The Huskies (9-5-6, 3-3-2 Hockey East) were outshot 15-2 in the first period. They trailed 1-0 for almost half the game. They led for less than three minutes. Yet they were ahead 2-1 over the Friars (7-10-2, 3-2-1) when it counted: at the end.
Northeastern goaltender Chanda Gunn was visibly emotional when the final buzzer sounded, and the benches poured out in celebration to mob her. It was the kind of celebration that hadn’t been seen from the Matthews Arena home side in a while.
“I haven’t even processed it yet that we won this game, that we were ever down 1-0,” said a shell-shocked yet exuberant Gunn after making 35 saves in the victory.
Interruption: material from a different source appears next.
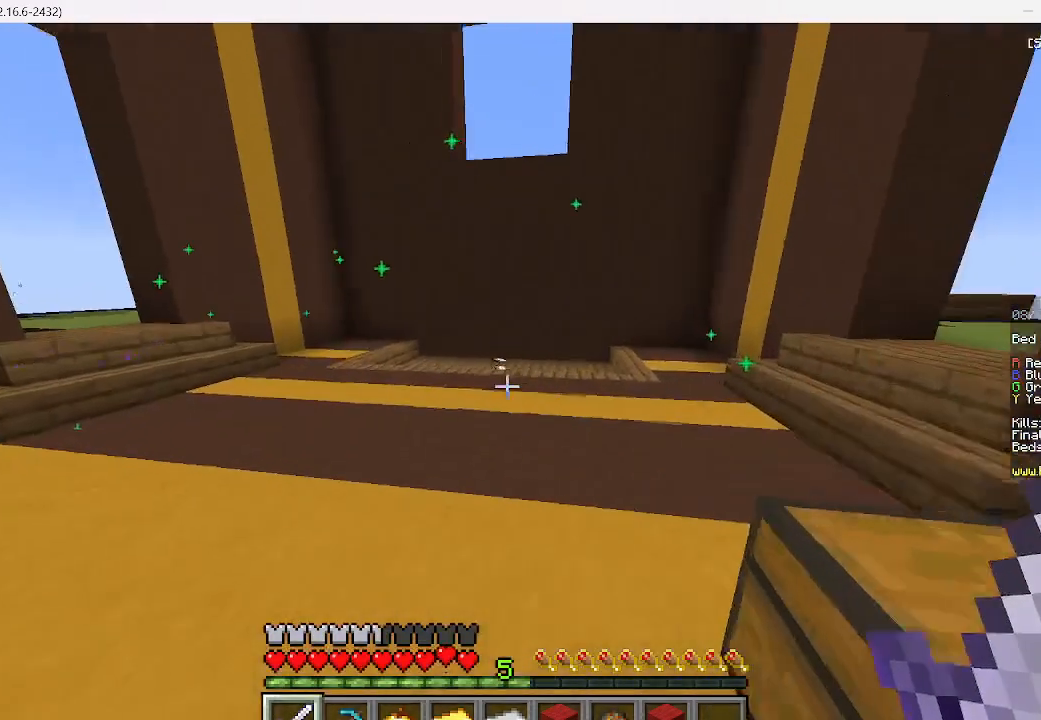
{"keys": ["w"], "mouse": [], "events": []}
The Huskies trailed 1-0 from six minutes into the second period until 13:22 of the third period, when freshman Amy Goodney’s one-timer in front found the right corner of the net. Goodney had been left unmarked a few yards from the net, and sophomore Theresa Ella found her from deep along the left boards.
“Now they have all the momentum, and they’re believing that they can get it done,” said Providence coach Bob Deraney in recapping another game that slipped away.
Northeastern got it done with just under three minutes remaining. Husky sophomore Rachel Bertram fired a slapshot, initially stopped by Providence goaltender Jana Bugden. Goodney made the heads-up play to send the rebound back to top-scoring sophomore Cyndy Kenyon for a quick putback. Bugden dived backwards to stop the puck and it seemed she had it at first, put it trickled in for the eventual game-winner.
“Chanda Gunn and our defense keeps us in game, and we’re a good third-period team,” said Northeastern coach Joy Woog. “I was telling them when we were down 1-0, we’re still in this game and we’re where we want to be.”
The win snapped a string of close games for Northeastern that had ended in ties. The Huskies had tied No. 10 Ohio State and twice tied No. 4 Wisconsin. The win was the Huskies’ first in conference over a team other than last-place Boston College. Gunn, personally, was not looking forward to another overtime, and she was grateful her teammates came through.
For the Friars, it was another agonizing defeat. In six of their last seven losses, the game was tied at some point in the final 10 minutes. The exception was Wednesday’s 8-6 loss to No. 2 Dartmouth, in which they cut a 6-2 third-period deficit to 6-5 in the final minutes.
“We’re just not getting the breaks,” Deraney said.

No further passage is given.